Before this change, the alignment of TaggedAlgebraic was always 4, which in turn had a 50% chance of aligning 8-byte pointers on a non-8-byte boundary, causing the pointer to become invisible to the GC (and less bad, causing performance degradation when dereferencing the pointer). This would happen in particular when the total size of the TaggedUnion/TaggedAlgebraic was not divisible by 8 and an array of values was built.
- Add constructors and assignment operators for unique types
- Rename field getters to fooValue and value!() to enable sane property syntax and to avoid confusion when modifying the returned reference
- Fix misnomer "isUnionType" instead of "isUnitType"

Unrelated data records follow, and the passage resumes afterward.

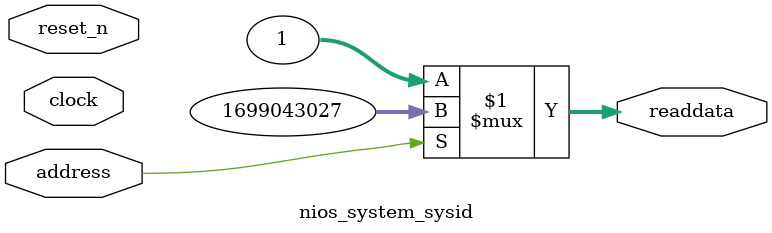
<source format=v>



// synthesis translate_off
`timescale 1ns / 1ps
// synthesis translate_on

// turn off superfluous verilog processor warnings 
// altera message_level Level1 
// altera message_off 10034 10035 10036 10037 10230 10240 10030 

module nios_system_sysid (
               // inputs:
                address,
                clock,
                reset_n,

               // outputs:
                readdata
             )
;

  output  [ 31: 0] readdata;
  input            address;
  input            clock;
  input            reset_n;

  wire    [ 31: 0] readdata;
  //control_slave, which is an e_avalon_slave
  assign readdata = address ? 1699043027 : 1;

endmodule



</source>
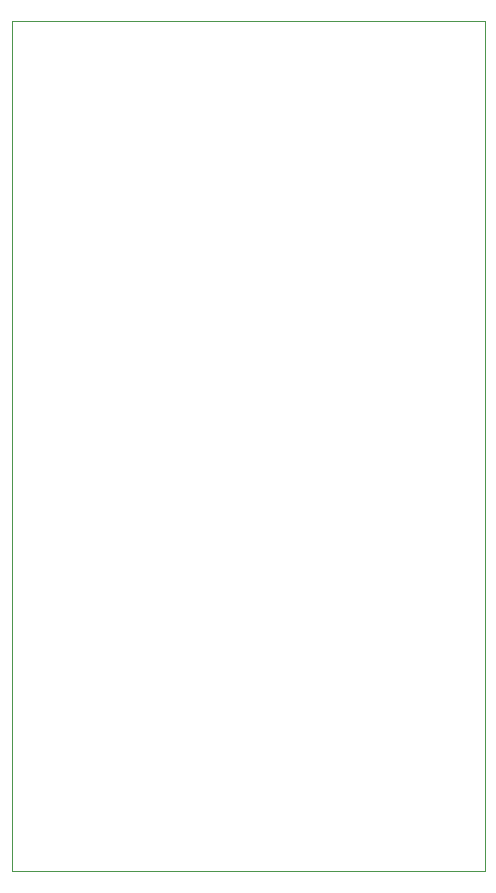
<source format=gm1>
%TF.GenerationSoftware,KiCad,Pcbnew,9.0.6*%
%TF.CreationDate,2025-11-23T20:43:57-05:00*%
%TF.ProjectId,5013-5v,35303133-2d35-4762-9e6b-696361645f70,rev?*%
%TF.SameCoordinates,Original*%
%TF.FileFunction,Profile,NP*%
%FSLAX46Y46*%
G04 Gerber Fmt 4.6, Leading zero omitted, Abs format (unit mm)*
G04 Created by KiCad (PCBNEW 9.0.6) date 2025-11-23 20:43:57*
%MOMM*%
%LPD*%
G01*
G04 APERTURE LIST*
%TA.AperFunction,Profile*%
%ADD10C,0.050000*%
%TD*%
G04 APERTURE END LIST*
D10*
X114000000Y-61800000D02*
X154000000Y-61800000D01*
X154000000Y-133800000D01*
X114000000Y-133800000D01*
X114000000Y-61800000D01*
M02*

</source>
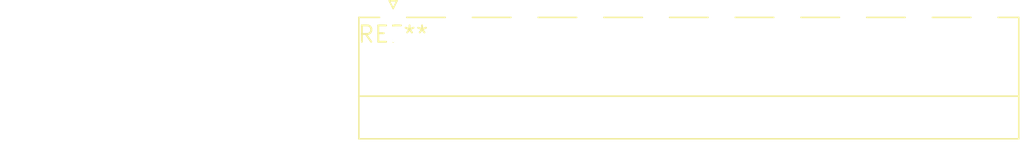
<source format=kicad_pcb>
(kicad_pcb (version 20240108) (generator pcbnew)

  (general
    (thickness 1.6)
  )

  (paper "A4")
  (layers
    (0 "F.Cu" signal)
    (31 "B.Cu" signal)
    (32 "B.Adhes" user "B.Adhesive")
    (33 "F.Adhes" user "F.Adhesive")
    (34 "B.Paste" user)
    (35 "F.Paste" user)
    (36 "B.SilkS" user "B.Silkscreen")
    (37 "F.SilkS" user "F.Silkscreen")
    (38 "B.Mask" user)
    (39 "F.Mask" user)
    (40 "Dwgs.User" user "User.Drawings")
    (41 "Cmts.User" user "User.Comments")
    (42 "Eco1.User" user "User.Eco1")
    (43 "Eco2.User" user "User.Eco2")
    (44 "Edge.Cuts" user)
    (45 "Margin" user)
    (46 "B.CrtYd" user "B.Courtyard")
    (47 "F.CrtYd" user "F.Courtyard")
    (48 "B.Fab" user)
    (49 "F.Fab" user)
    (50 "User.1" user)
    (51 "User.2" user)
    (52 "User.3" user)
    (53 "User.4" user)
    (54 "User.5" user)
    (55 "User.6" user)
    (56 "User.7" user)
    (57 "User.8" user)
    (58 "User.9" user)
  )

  (setup
    (pad_to_mask_clearance 0)
    (pcbplotparams
      (layerselection 0x00010fc_ffffffff)
      (plot_on_all_layers_selection 0x0000000_00000000)
      (disableapertmacros false)
      (usegerberextensions false)
      (usegerberattributes false)
      (usegerberadvancedattributes false)
      (creategerberjobfile false)
      (dashed_line_dash_ratio 12.000000)
      (dashed_line_gap_ratio 3.000000)
      (svgprecision 4)
      (plotframeref false)
      (viasonmask false)
      (mode 1)
      (useauxorigin false)
      (hpglpennumber 1)
      (hpglpenspeed 20)
      (hpglpendiameter 15.000000)
      (dxfpolygonmode false)
      (dxfimperialunits false)
      (dxfusepcbnewfont false)
      (psnegative false)
      (psa4output false)
      (plotreference false)
      (plotvalue false)
      (plotinvisibletext false)
      (sketchpadsonfab false)
      (subtractmaskfromsilk false)
      (outputformat 1)
      (mirror false)
      (drillshape 1)
      (scaleselection 1)
      (outputdirectory "")
    )
  )

  (net 0 "")

  (footprint "PhoenixContact_MC_1,5_10-G-5.08_1x10_P5.08mm_Horizontal" (layer "F.Cu") (at 0 0))

)

</source>
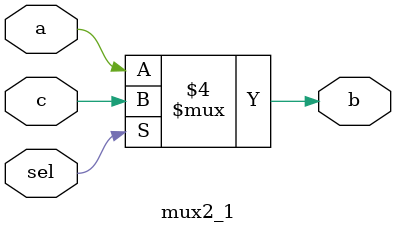
<source format=v>
module mux2_1(input a, input c, input sel, output reg b);
  always @(sel,a,c)
      if (sel == 0)
         b = a;
      else
          b = c;
endmodule

</source>
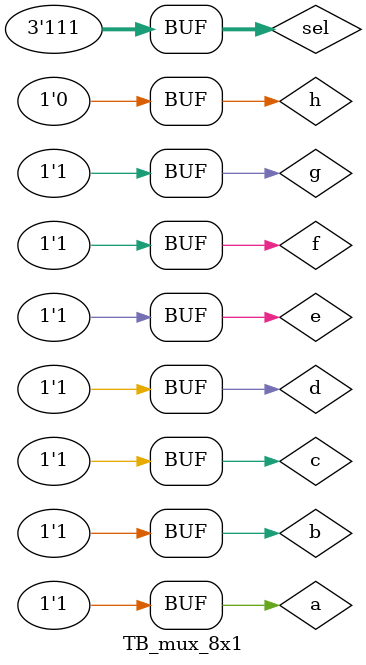
<source format=v>
module mux_8x1(
  a, b, c, d, e, f, g, h, sel,
  out
);
  input a, b, c, d, e, f, g, h;
  input [2:0] sel;

  output out;

  wire w0, w1;

  mux_4x1 m0(a, b, c, d, sel[1:0], w0);
  mux_4x1 m1(e, f, g, h, sel[1:0], w1);

  mux_2x1 m2(w0, w1, sel[2], out);

endmodule

module TB_mux_8x1();
  reg a, b, c, d, e, f, g, h;
  reg [2:0] sel;

  wire out;

  mux_8x1 mux_8x1(a, b, c, d, e, f, g, h, sel, out);

  initial begin
    sel = 000; a = 1; b = 0; c = 0; d = 0; e = 0; f = 0; g = 0; h = 0; #10; // out = 1
    sel = 001; a = 0; b = 1; c = 0; d = 0; e = 0; f = 0; g = 0; h = 0; #10; // out = 1
    sel = 010; a = 0; b = 0; c = 1; d = 0; e = 0; f = 0; g = 0; h = 0; #10; // out = 1
    sel = 011; a = 0; b = 0; c = 0; d = 1; e = 0; f = 0; g = 0; h = 0; #10; // out = 1
    sel = 100; a = 0; b = 0; c = 0; d = 0; e = 1; f = 0; g = 0; h = 0; #10; // out = 1
    sel = 101; a = 0; b = 0; c = 0; d = 0; e = 0; f = 1; g = 0; h = 0; #10; // out = 1
    sel = 110; a = 0; b = 0; c = 0; d = 0; e = 0; f = 0; g = 1; h = 0; #10; // out = 1
    sel = 111; a = 0; b = 0; c = 0; d = 0; e = 0; f = 0; g = 0; h = 1; #10; // out = 1

    sel = 000; a = 0; b = 0; c = 0; d = 0; e = 0; f = 0; g = 0; h = 0; #10; // out = 0
    sel = 001; a = 0; b = 0; c = 0; d = 0; e = 0; f = 0; g = 0; h = 0; #10; // out = 0
    sel = 010; a = 0; b = 0; c = 0; d = 0; e = 0; f = 0; g = 0; h = 0; #10; // out = 0
    sel = 011; a = 0; b = 0; c = 0; d = 0; e = 0; f = 0; g = 0; h = 0; #10; // out = 0
    sel = 100; a = 0; b = 0; c = 0; d = 0; e = 0; f = 0; g = 0; h = 0; #10; // out = 0
    sel = 101; a = 0; b = 0; c = 0; d = 0; e = 0; f = 0; g = 0; h = 0; #10; // out = 0
    sel = 110; a = 0; b = 0; c = 0; d = 0; e = 0; f = 0; g = 0; h = 0; #10; // out = 0
    sel = 111; a = 0; b = 0; c = 0; d = 0; e = 0; f = 0; g = 0; h = 0; #10; // out = 0

    sel = 000; a = 0; b = 1; c = 1; d = 1; e = 1; f = 1; g = 1; h = 1; #10; // out = 0
    sel = 001; a = 1; b = 0; c = 1; d = 1; e = 1; f = 1; g = 1; h = 1; #10; // out = 0
    sel = 010; a = 1; b = 1; c = 0; d = 1; e = 1; f = 1; g = 1; h = 1; #10; // out = 0
    sel = 011; a = 1; b = 1; c = 1; d = 0; e = 1; f = 1; g = 1; h = 1; #10; // out = 0
    sel = 100; a = 1; b = 1; c = 1; d = 1; e = 0; f = 1; g = 1; h = 1; #10; // out = 0
    sel = 101; a = 1; b = 1; c = 1; d = 1; e = 1; f = 0; g = 1; h = 1; #10; // out = 0
    sel = 110; a = 1; b = 1; c = 1; d = 1; e = 1; f = 1; g = 0; h = 1; #10; // out = 0
    sel = 111; a = 1; b = 1; c = 1; d = 1; e = 1; f = 1; g = 1; h = 0; #10; // out = 0
  end
endmodule
</source>
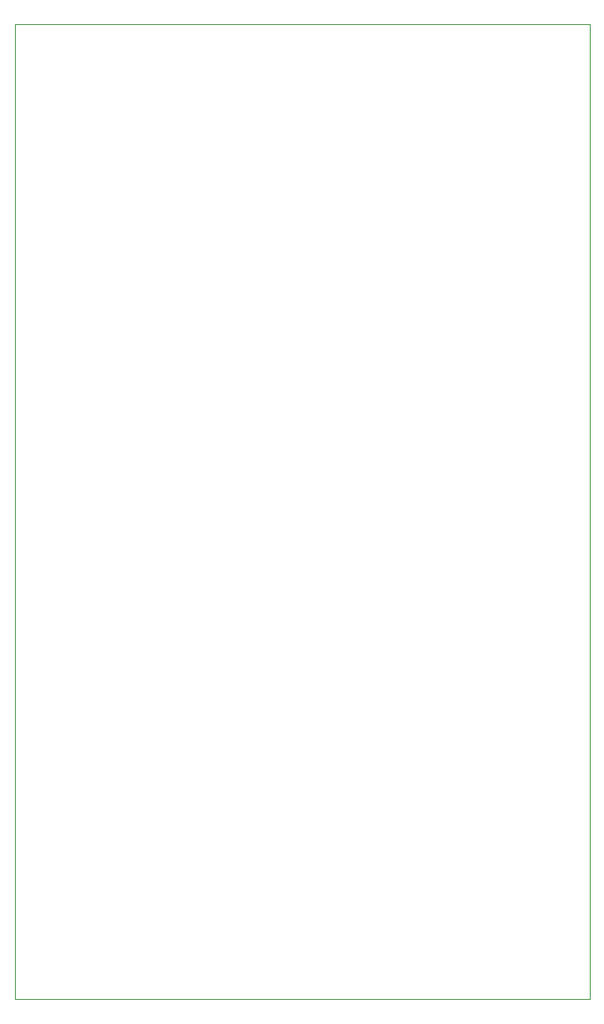
<source format=gbr>
G04 #@! TF.GenerationSoftware,KiCad,Pcbnew,5.1.6-c6e7f7d~87~ubuntu18.04.1*
G04 #@! TF.CreationDate,2020-08-19T11:35:40-04:00*
G04 #@! TF.ProjectId,filter_carrier_board,66696c74-6572-45f6-9361-72726965725f,1.2*
G04 #@! TF.SameCoordinates,Original*
G04 #@! TF.FileFunction,Profile,NP*
%FSLAX46Y46*%
G04 Gerber Fmt 4.6, Leading zero omitted, Abs format (unit mm)*
G04 Created by KiCad (PCBNEW 5.1.6-c6e7f7d~87~ubuntu18.04.1) date 2020-08-19 11:35:40*
%MOMM*%
%LPD*%
G01*
G04 APERTURE LIST*
G04 #@! TA.AperFunction,Profile*
%ADD10C,0.050000*%
G04 #@! TD*
G04 APERTURE END LIST*
D10*
X161290000Y-146050000D02*
X102870000Y-146050000D01*
X102870000Y-46990000D02*
X161290000Y-46990000D01*
X161290000Y-146050000D02*
X161290000Y-46990000D01*
X102870000Y-46990000D02*
X102870000Y-146050000D01*
M02*

</source>
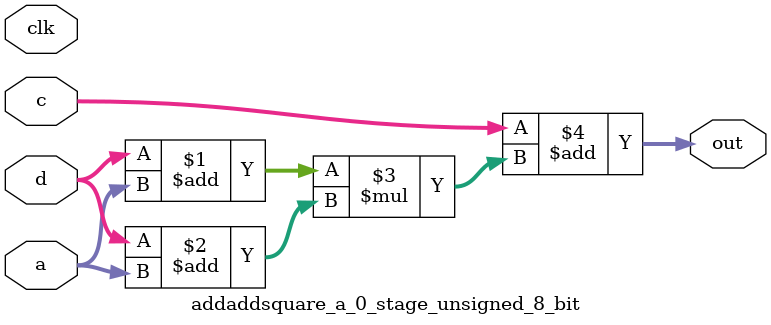
<source format=sv>
(* use_dsp = "yes" *) module addaddsquare_a_0_stage_unsigned_8_bit(
	input  [7:0] a,
	input  [7:0] c,
	input  [7:0] d,
	output [7:0] out,
	input clk);

	assign out = c + ((d + a) * (d + a));
endmodule

</source>
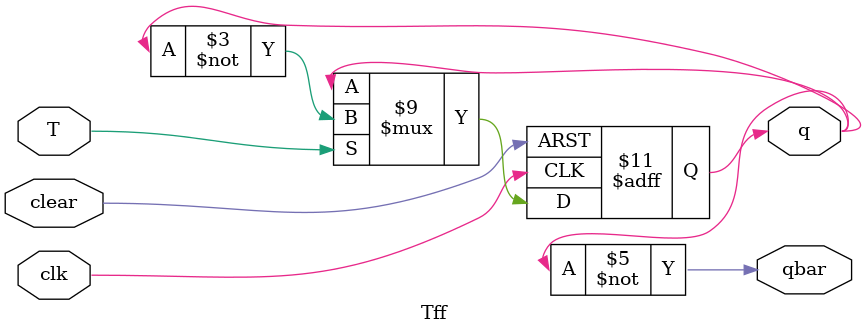
<source format=v>
module Tff (q, qbar, T, clear, clk);
    output  q, qbar;
    input T, clear, clk;
    reg q=0;
    always @(posedge clk or posedge clear) begin    // asynchronous clear
        if(clear)
            q<=0;
        else if(T==1)
            q<=~q;
        else if(T==0)
            q<=q;
    end
    assign qbar=~q;
    
endmodule
</source>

TaggedUnion has a number of convenience features compared to TaggedAlgebraic that are possible because of the missing dynamic dispatch functionality. If the latter is not required, TaggedUnion provides a much less complex and more robust way to store a fixed set of types/kinds.
Since @disable this() still leaves an invalid .init open, TaggedAlgebraic.init has now been changed to always contain the .init value of the first specified sub type.
Note that this change is restricted to DMD 2.072 and up, because earlier versions of DMD do not allow postblits or destructors within unions and using a union appears to be the only way to implement this.
- Uses std.conv.to to implement opCast instead of just supporting implicit type conversions
- Adds .toString to make to!string(ta) return the expected result
Although there will be situations where the enum names equal the name of the types stored in a TaggedAlgebraic, "type" is often not the right term. It's also possible to define multiple fields of the same type, but with different names. "Kind" is used now as a more generic alternative.